# Taking EMT Basic Course when 17?



## run2thebeat12 (Nov 17, 2008)

I'm 17 and I was wondering if I could take the basic course when I'm 17, but take the final test when I'm 18?  Or do I have to be 18 to enter the course? Please help.  I want to get started as soon as possible.

Thanks


----------



## Code 3 (Nov 17, 2008)

run2thebeat12 said:


> I'm 17 and I was wondering if I could take the basic course when I'm 17, but take the final test when I'm 18?  Or do I have to be 18 to enter the course? Please help.  I want to get started as soon as possible.
> 
> Thanks



Why not just contact the program you're looking to sign up for and ask? :blink:


----------



## traumateam1 (Nov 17, 2008)

Hey, 
Welcome to EMTLife!!

I'm not an American, so I am probably not the best person to answer, but hey.. I know what some people might ask and say, so I'll give it a shot.

I'm gonna guess that it varies from state to state.
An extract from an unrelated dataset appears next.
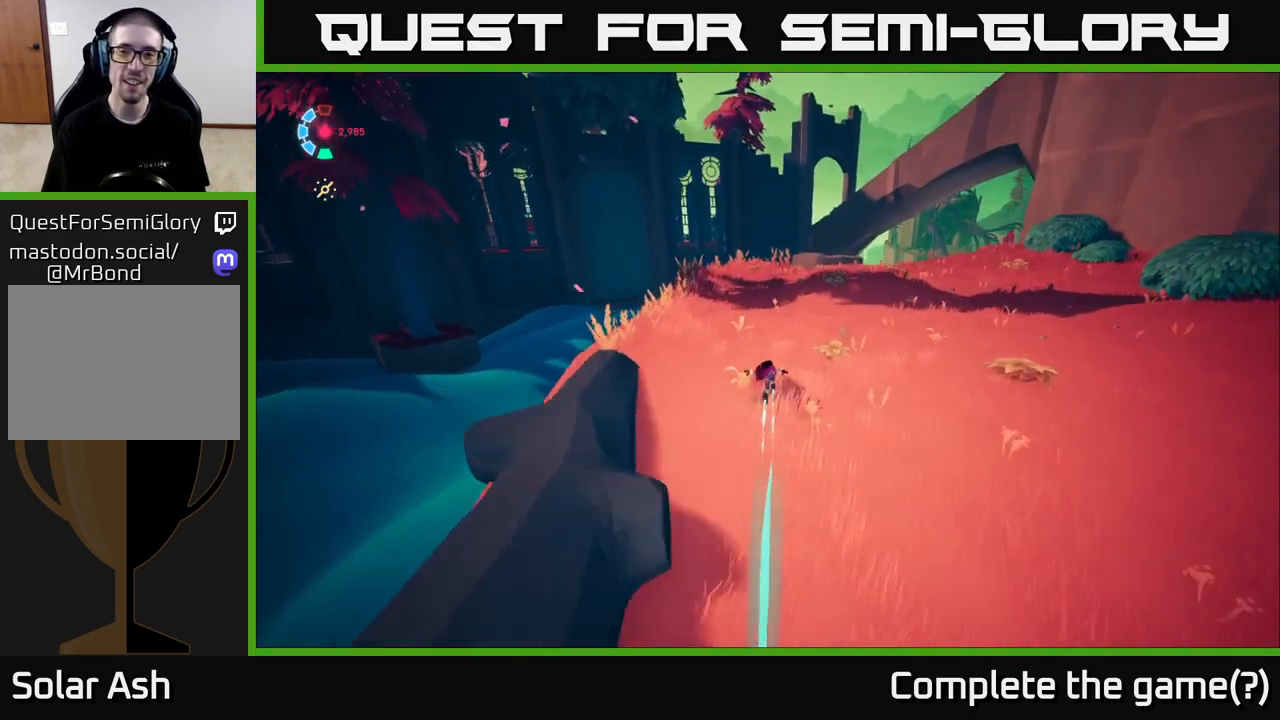
{"buttons": ["L2", "R2"], "left_stick": "up", "right_stick": "down-right", "events": [[83, "right_stick", "down-right"]]}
Which state do you live in? Your best bet would be to get on google and find out what kind of regulations are in place for your state. 
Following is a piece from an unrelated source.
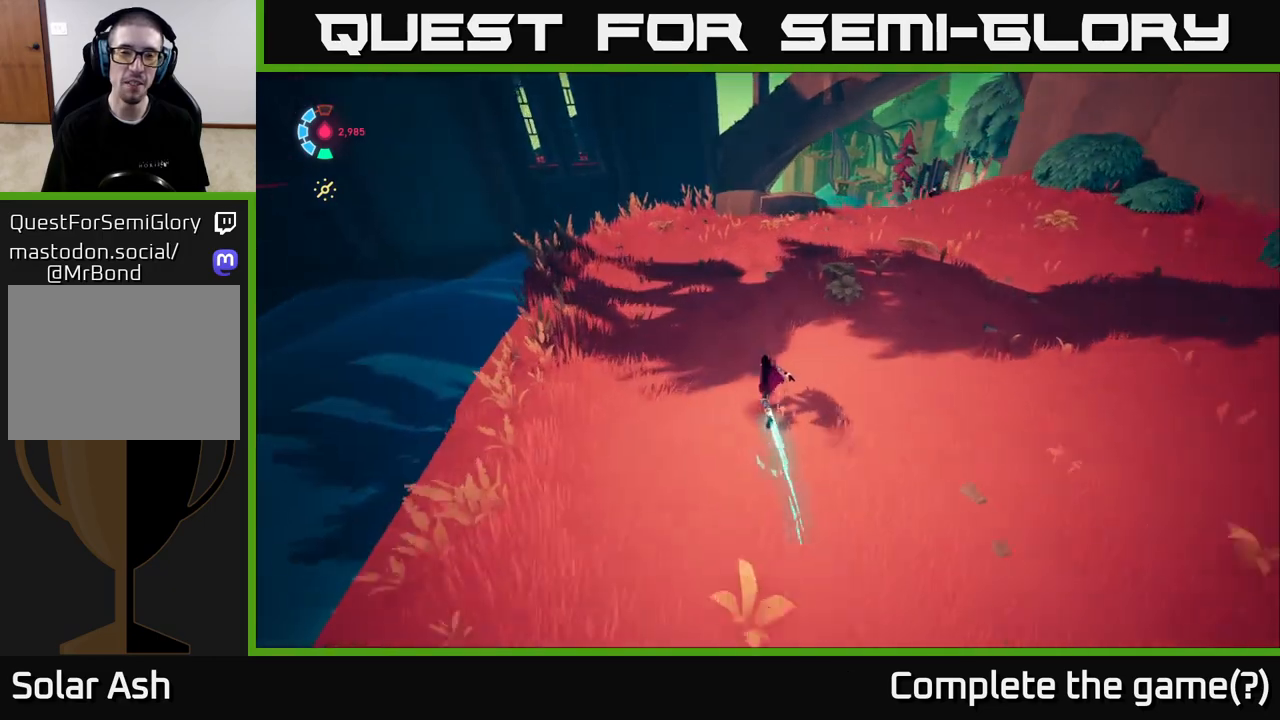
{"buttons": ["L2", "R2"], "left_stick": "up-right", "right_stick": "down-right", "events": [[83, "right_stick", "center"], [333, "right_stick", "right"], [417, "right_stick", "down-right"], [450, "left_stick", "up-right"]]}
For instance, you can get the highest level of industrial first aid (which is an 80 hour course full time) when you are 16. You can enter the course, do the course, and take the test all at 16, however you have an "age restriction" in place until you are 19. This means you cannot be the main first aid attendant at a job site, or on the rigs or anywhere unless there is another OFAIII somewhere in the building, or on site. 

I doubt that it's going to be the same as an EMT-B because you are the ambulance, but think about insurance and liability. You  may be able to take the course and the test and if you pass you get a ticket, but I don't know if you could apply and get a full time job at a stn. at 17.

Again, I don't completely know how the system works down there.. so someone will be along to give you a definite answer.

*My advice:* go onto google, and google your states regulations about the EMT-B course.

Good luck and welcome!


----------



## flhtci01 (Nov 17, 2008)

Check with the location that you might take your class.  Some allow a 17 year old to take the class but not test until they are 18 but it may be different in your area.


----------



## Ridryder911 (Nov 17, 2008)

I usually make the recommendation that one can take the course but has to be at least 18 years of age by completion. The reason is my state requires NREMT as well as the insurance that covers the student for clinical time. 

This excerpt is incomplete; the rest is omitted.